- Students will explain basic concepts in formal language theory, grammars, automata theory, computability theory, and complexity theory.
- Students will relate practical problems to languages, automata, computability, and complexity.
- Students will demonstrate an increased level of mathematical sophistication, including applying proof techniques to prove correctness of their solutions.
- Students will describe and apply mathematical and formal techniques for solving problems in computer science.

bldg. 70, room 3645

Email: my_initials at cs.rit.edu (please replace my_initials with ib)

- Tuesday 6-7pm (please come at 6pm or let me know that you are coming, otherwise I might leave),
- Wednesday 10-12pm and 1-2pm,
- and, if none of the above times works for you, by appointment.

- 1016-366 (Discrete Mathematics II) or 1055-265 (Honors Discrete Mathematics) or permission of the instructor
- Algorithms and data structures at the level of an introductory programming sequence.

**Regular languages and finite automata:**

Strings and languages, Regular languages and regular expressions, Finite automata (DFA, NFA, NFA-Lambda), Languages accepted by finite automata, Transforming NFA-lambda to NFA, NFA to FA, Kleene's theorem, Pumping lemma, Minimal DFAs, Closure of regular languages under union, concat, intersection, complementation, Kleene star, Decision problems for regular languages and algorithms for these problems**Context-free languages:**

Context-free grammars, Derivations, acceptance, Giving a grammar for a language / describing language generated by a grammar, Closure properties, Non-closure, Left-most derivations, parse/derivation trees, Ambiguity, CFLs and PDAs, PDAs are equivalent to CFGs, DPDAs are more powerful than FAs, PDAs are more powerful than DPDAs, Normal forms, CFL pumping lemma, CFL intersected with regular is CFL, decision problems for CFLs and their algorithms**Turing machines:**

TM definition, Universal Turing machine, Languages accepted by TMs/ recognized by TMs, Recursive and recursively enumerable languages, RE intersect coRE = REC, Church-Turing thesis, Turing machine equivalences, Chomsky hierarchy**Computability:**

Decision problems, Halting problem, Other undecidable problems**Complexity:**

The class P / problems in P, The class NP / problems in NP / relation between P, NP, coNP, NP-completeness and reductions, SAT is NP-complete, Other NP-complete problems, Beyond NP

Unless it is specifically stated otherwise, you may work on and submit your homework in groups of 1 or 2. If you choose to work as a group of 2, both of you should contribute significantly to the solution for every question. You should submit only one copy of the homework with both your names on it. All authors have to be able to explain all solutions. Whether you submit on your own or with a partner, discussing homework with your fellow students is encouraged. However, after such discussions, all notes must be discarded, blackboards erased, and every group must write up their solutions in private without further consultations with your classmates or any written material other than your class notes, materials handed out in class, the textbook or this webpage. For every problem discussed with other students, state their names and briefly sketch the extent of your discussions (e.g. "solved together", or "clarified problem statement"). You are not allowed to look up the answers to your homeworks.

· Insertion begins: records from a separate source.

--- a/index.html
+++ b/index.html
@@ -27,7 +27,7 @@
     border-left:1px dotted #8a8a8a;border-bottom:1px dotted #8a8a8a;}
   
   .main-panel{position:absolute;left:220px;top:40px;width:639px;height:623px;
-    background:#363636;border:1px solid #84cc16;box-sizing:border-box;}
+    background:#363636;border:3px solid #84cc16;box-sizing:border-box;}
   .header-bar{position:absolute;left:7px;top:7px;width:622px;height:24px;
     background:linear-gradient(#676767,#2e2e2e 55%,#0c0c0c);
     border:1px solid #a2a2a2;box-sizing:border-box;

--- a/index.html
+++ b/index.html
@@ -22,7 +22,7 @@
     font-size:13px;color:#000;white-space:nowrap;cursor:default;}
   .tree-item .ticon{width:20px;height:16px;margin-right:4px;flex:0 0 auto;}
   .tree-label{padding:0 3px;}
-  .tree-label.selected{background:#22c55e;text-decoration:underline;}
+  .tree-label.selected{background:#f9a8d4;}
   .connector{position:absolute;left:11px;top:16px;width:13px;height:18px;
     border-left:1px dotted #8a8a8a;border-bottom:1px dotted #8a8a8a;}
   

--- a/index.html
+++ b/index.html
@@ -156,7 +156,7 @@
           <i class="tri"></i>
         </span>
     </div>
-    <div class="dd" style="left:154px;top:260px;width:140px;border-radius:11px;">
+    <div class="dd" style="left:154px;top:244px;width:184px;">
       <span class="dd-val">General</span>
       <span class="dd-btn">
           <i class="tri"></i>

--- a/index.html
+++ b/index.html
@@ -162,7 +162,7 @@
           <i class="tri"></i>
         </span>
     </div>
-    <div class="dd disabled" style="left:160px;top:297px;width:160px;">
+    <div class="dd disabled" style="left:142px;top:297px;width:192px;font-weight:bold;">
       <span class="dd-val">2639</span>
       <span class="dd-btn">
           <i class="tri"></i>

Your homework submissions must be submitted by
**Thursday, 4pm** sharp.
You have the following submission options:

- Bring it to class, I will collect the homeworks at the start of the class.
- Send it to me by e-mail, use the
**pdf-format**. The e-mail must be sent before the beginning of the class.

I will stop answering homework questions at 8pm on Wednesdays. (This means that you can send an e-mail with a homework question by Wednesday 8pm and I will answer it as soon as possible, I will do my best to send my answer by 10pm.)

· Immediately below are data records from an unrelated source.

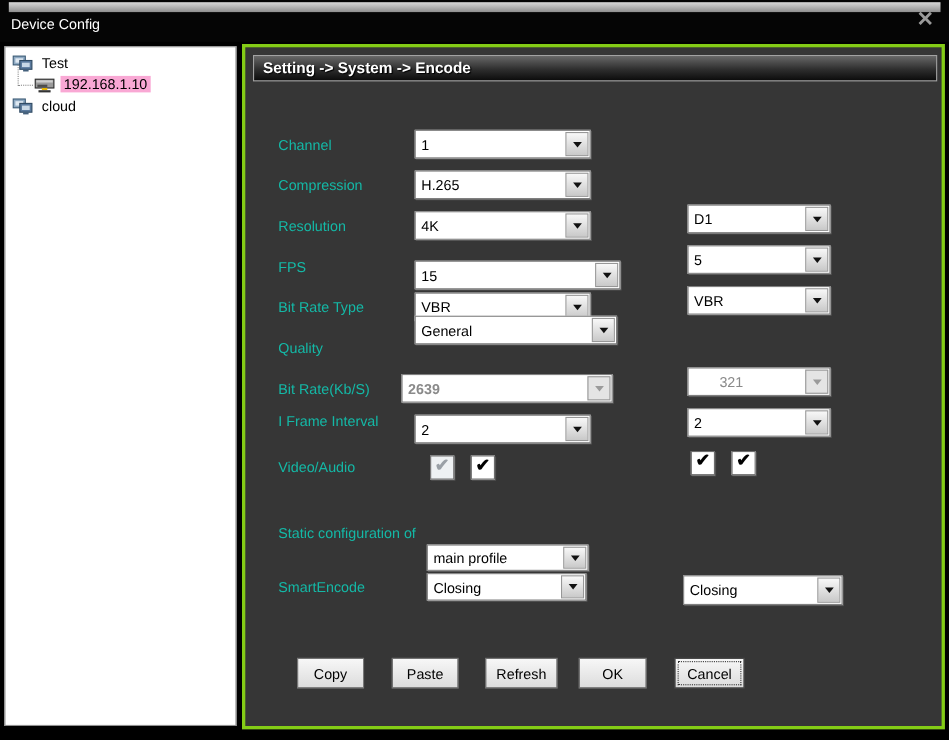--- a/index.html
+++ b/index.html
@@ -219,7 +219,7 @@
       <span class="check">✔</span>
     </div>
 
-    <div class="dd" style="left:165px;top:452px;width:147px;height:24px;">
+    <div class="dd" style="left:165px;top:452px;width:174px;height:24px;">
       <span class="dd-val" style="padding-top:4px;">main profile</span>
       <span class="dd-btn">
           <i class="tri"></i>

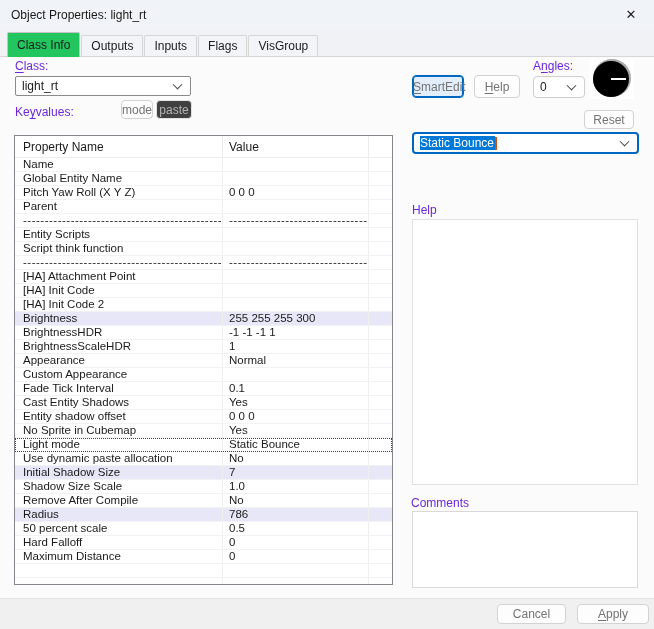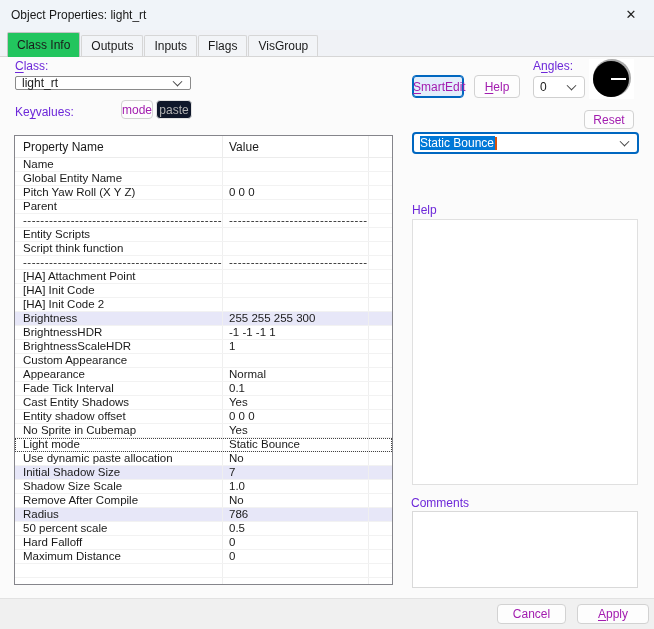--- a/index.html
+++ b/index.html
@@ -82,7 +82,7 @@
 
 <span class="lbl" style="left:15px;top:59px;"><span></span><u>C</u><span>lass:</span></span>
 
-<div class="combo classic" style="left:15px;top:76px;width:176px;height:14px;">
+<div class="combo classic" style="left:15px;top:76px;width:176px;height:20px;">
   <span class="val">light_rt</span>
   <span class="chev"></span>
 </div>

Exams can not be made up except for real emergencies in which case proper documentation (like a doctor's note) will be required. If at all possible, you should contact me prior to the exam. Oversleeping, cars that don't start etc. do not constitute a valid excuse.

- 50% Homeworks and the best of
- 25% Midterm and 25% Final Exam or
- 20% Midterm and 30% Final Exam

>90%: A; 80%-89%: B; 70%-79%: C; 60%-69%: D; <60%: F.

However, your final grade will never be more than one letter grade higher than the average of your midterm and final. In addition, if the average of your midterm and final is below 60%, you fail the course.

All grades will be posted on myCourses.

You should only submit work that is completely your own. Failure to do so counts as academic dishonesty and so does being the source of such work. Submitting work that is in large part not completely your own work is a flagrant violation of basic ethical behavior and will minimally be punished with failing the course.